Macbeth’s murder of King Duncan causing his ultimate destruction is an instance of
peripeteia.
A modern drama is divided into Acts and each Act is divided into scenes.
Aristotle divides a Greek drama into the six sections.
1. The Prologue - This part precedes the entrance of the Chorus.
2. The Parode -. This is the entrance song of the Chorus.
3. The Episode - This is the part between two Choric songs.

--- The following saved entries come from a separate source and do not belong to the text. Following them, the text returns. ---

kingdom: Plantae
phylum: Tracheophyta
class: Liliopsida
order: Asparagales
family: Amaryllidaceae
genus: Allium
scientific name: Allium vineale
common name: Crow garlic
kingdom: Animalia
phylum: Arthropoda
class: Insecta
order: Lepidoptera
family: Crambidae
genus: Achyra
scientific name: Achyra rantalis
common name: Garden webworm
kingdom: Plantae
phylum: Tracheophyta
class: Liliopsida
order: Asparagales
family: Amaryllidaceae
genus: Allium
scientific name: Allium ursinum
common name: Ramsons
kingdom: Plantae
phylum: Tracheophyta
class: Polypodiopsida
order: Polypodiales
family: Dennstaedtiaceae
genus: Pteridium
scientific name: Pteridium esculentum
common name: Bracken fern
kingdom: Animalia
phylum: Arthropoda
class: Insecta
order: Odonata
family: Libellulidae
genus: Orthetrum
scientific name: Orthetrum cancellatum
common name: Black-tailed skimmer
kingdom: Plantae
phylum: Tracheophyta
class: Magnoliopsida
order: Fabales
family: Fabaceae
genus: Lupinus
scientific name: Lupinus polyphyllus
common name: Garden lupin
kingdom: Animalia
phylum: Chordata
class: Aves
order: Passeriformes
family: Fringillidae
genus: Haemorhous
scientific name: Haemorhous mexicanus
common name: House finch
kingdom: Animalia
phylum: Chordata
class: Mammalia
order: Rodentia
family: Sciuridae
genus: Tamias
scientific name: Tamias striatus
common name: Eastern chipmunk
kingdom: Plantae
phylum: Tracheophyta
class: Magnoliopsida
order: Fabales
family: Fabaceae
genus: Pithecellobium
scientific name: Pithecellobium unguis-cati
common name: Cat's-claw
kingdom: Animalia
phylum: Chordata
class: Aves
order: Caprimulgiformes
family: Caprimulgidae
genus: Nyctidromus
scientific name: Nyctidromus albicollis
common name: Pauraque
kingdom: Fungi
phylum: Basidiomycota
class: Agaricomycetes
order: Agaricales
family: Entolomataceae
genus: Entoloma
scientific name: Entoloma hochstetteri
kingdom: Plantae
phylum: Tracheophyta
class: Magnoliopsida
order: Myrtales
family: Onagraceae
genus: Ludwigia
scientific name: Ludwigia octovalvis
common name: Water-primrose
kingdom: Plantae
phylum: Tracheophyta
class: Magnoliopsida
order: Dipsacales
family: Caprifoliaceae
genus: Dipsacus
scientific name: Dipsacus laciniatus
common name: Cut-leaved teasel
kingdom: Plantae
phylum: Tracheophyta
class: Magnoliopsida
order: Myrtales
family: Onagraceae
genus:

4. The Stasimon - This is a Choric ode.
5. The Commos - This is the joint lamentation of the Chorus and
the actors.
6. The Exode - This part follows the last choric song.
The Perfect Tragedy:
The suffering of an unimpeachable man is undeserved. The prospering of a
wicked man is also undeserved. Hence such men are unfit to be the heroes of a
tragedy. The man fit in a tragedy is one who, along with his noble character has also a
serious flaw. It is this flaw which brings about his fall. Aristotle does not approve of the
tragic-comedy which has a tragic or somber main plot and a comic sub-plot.
Aristotle advances the concept of hamartia or miscalculation as a possible cause
of tragedy. Lear’s miscalculation or misjudging, viewing Goneril and Regan as good
and Cordelia as bad, is an instance of hamartia causing tragedy.
Character
A character must be appropriate or true to life. A character must reflect the
station to which he belongs. A king must behave like a king, and a woman like a
woman.
Recognition must be natural and credible and not be suddenly introduced by the
writer to bring about a happy ending.
Thought expresses itself in the arguments and counter-arguments of the different
characters.
Diction
Diction is the choice of arrangement of words and images. The words that a poet
uses may be
i) those current in ordinary speech
ii) foreign terms imported from other languages
iii) metaphorical terms
iv) ornamental expressions and
v) new coinages.
Above all, the poet’s style must be clear but not mean.
Qualifications of a good dramatist
Drama is superior to epic.
The dramatist should be imaginative.
Aristotle lists four kinds of tragedies, namely
i) the complex tragedy revolving on peripeteia and anagnorisis
ii) the tragedy of suffering
iii) the tragedy of character and
iv) the tragedy of spectacle depending on sensational effects.